Subsidized Health Insurance Co-ops are Failing
September 4, 2015
Under the Affordable Care Act (ACA), health insurance exchanges were created to increase competition in areas with few carriers. In 2012, 23 Consumer Operated and Oriented Plan (CO-OP) programs, supported by $2.4 billion in loans from the federal government, were created to provide insurance coverage in 26 states. As of December 2014 of the original 23 programs, 21 had year-end net losses, another generated a profit and one, due to financial concerns, was under the state's insurance commissioner's control.
- Louisiana Health Cooperative, the recipient of $65.6 million in loans from the Center for Medicare and Medicaid Services, is closing in December 2015.
- Iowa's CoOpportunity Health was liquidated in March due to higher than anticipated medical claims. The co-op was originally loaned $145 million.
- Nevada's Health Co-Op will close down in December 2015 due to "challenging market conditions."

▶ _DATA EXCERPTS_:

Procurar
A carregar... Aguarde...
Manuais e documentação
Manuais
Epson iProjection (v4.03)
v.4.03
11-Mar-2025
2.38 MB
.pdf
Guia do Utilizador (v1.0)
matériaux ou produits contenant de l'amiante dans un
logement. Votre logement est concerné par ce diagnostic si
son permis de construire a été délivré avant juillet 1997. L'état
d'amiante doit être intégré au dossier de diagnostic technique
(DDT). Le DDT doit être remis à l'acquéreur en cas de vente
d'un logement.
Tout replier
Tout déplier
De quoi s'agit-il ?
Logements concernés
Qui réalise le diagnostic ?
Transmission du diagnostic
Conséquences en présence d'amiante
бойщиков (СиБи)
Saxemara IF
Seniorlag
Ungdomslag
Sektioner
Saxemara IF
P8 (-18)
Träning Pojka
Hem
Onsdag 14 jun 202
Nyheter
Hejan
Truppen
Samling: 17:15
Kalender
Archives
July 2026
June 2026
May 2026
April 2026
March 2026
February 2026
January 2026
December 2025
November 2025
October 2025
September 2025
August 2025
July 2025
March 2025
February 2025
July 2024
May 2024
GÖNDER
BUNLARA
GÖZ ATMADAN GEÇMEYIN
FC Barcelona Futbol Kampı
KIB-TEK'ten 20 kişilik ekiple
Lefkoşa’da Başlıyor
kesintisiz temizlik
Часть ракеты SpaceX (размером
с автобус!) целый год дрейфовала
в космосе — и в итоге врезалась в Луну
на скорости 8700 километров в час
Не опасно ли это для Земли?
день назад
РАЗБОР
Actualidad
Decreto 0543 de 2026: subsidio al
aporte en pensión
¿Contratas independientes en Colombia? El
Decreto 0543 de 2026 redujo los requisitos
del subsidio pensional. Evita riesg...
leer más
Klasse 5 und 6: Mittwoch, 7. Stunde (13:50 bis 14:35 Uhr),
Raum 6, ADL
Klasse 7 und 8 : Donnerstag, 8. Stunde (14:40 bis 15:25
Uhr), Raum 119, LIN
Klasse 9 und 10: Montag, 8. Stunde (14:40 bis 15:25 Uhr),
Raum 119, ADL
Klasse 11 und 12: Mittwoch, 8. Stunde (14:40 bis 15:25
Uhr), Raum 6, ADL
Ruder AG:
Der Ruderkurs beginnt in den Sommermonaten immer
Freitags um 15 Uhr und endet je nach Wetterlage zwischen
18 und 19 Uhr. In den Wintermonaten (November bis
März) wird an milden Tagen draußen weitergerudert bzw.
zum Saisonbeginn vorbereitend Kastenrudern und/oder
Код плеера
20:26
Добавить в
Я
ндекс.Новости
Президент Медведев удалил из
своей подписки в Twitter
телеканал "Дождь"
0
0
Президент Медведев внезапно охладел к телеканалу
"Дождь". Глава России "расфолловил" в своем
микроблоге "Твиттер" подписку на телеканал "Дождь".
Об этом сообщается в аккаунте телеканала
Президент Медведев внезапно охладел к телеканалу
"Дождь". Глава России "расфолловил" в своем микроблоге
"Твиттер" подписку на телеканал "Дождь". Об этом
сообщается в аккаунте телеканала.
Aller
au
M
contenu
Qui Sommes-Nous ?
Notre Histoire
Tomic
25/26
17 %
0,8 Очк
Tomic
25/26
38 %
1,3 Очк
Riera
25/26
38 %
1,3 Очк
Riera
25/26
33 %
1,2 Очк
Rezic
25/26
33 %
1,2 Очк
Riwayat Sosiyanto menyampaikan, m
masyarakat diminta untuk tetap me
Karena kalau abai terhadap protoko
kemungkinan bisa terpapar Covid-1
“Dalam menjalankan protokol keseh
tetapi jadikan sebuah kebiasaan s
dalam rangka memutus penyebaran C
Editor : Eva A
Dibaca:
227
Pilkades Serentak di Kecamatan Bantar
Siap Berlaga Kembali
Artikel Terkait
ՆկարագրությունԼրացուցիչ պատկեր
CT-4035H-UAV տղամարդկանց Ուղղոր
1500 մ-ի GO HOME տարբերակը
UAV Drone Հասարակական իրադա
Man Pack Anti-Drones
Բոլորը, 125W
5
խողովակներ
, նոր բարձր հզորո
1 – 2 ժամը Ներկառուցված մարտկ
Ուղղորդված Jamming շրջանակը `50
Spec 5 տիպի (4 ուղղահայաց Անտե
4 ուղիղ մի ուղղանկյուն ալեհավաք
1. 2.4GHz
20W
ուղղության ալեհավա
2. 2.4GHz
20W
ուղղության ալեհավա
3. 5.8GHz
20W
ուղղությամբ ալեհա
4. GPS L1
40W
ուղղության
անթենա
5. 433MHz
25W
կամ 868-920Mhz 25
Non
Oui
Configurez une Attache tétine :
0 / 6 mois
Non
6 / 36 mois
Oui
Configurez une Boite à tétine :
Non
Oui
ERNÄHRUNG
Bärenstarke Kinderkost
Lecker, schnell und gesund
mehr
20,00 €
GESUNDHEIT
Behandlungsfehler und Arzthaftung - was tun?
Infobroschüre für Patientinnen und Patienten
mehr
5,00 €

▶ _WHAT YOU ARE ASKED TO DO_: Can you continue the text on failing subsidized health insurance co-ops, starting after its last line?

▶ _EXPECTED ANSWER_:
Possible factors for lower-than-projected enrollment include:
- Technical difficulties such as web site crashes and long wait times.
- Delays in obtaining required licenses resulting in unavailable insurance plans at the beginning of open enrollment period.
- Changes in management.
- Higher priced health insurance than other health insurers.
The Department of Health and Human Services recommended oversight and corrective action for underperforming co-ops, to attempt recovery of funds from terminated co-ops and to establish a criteria to determine when a co-op should be liquidated.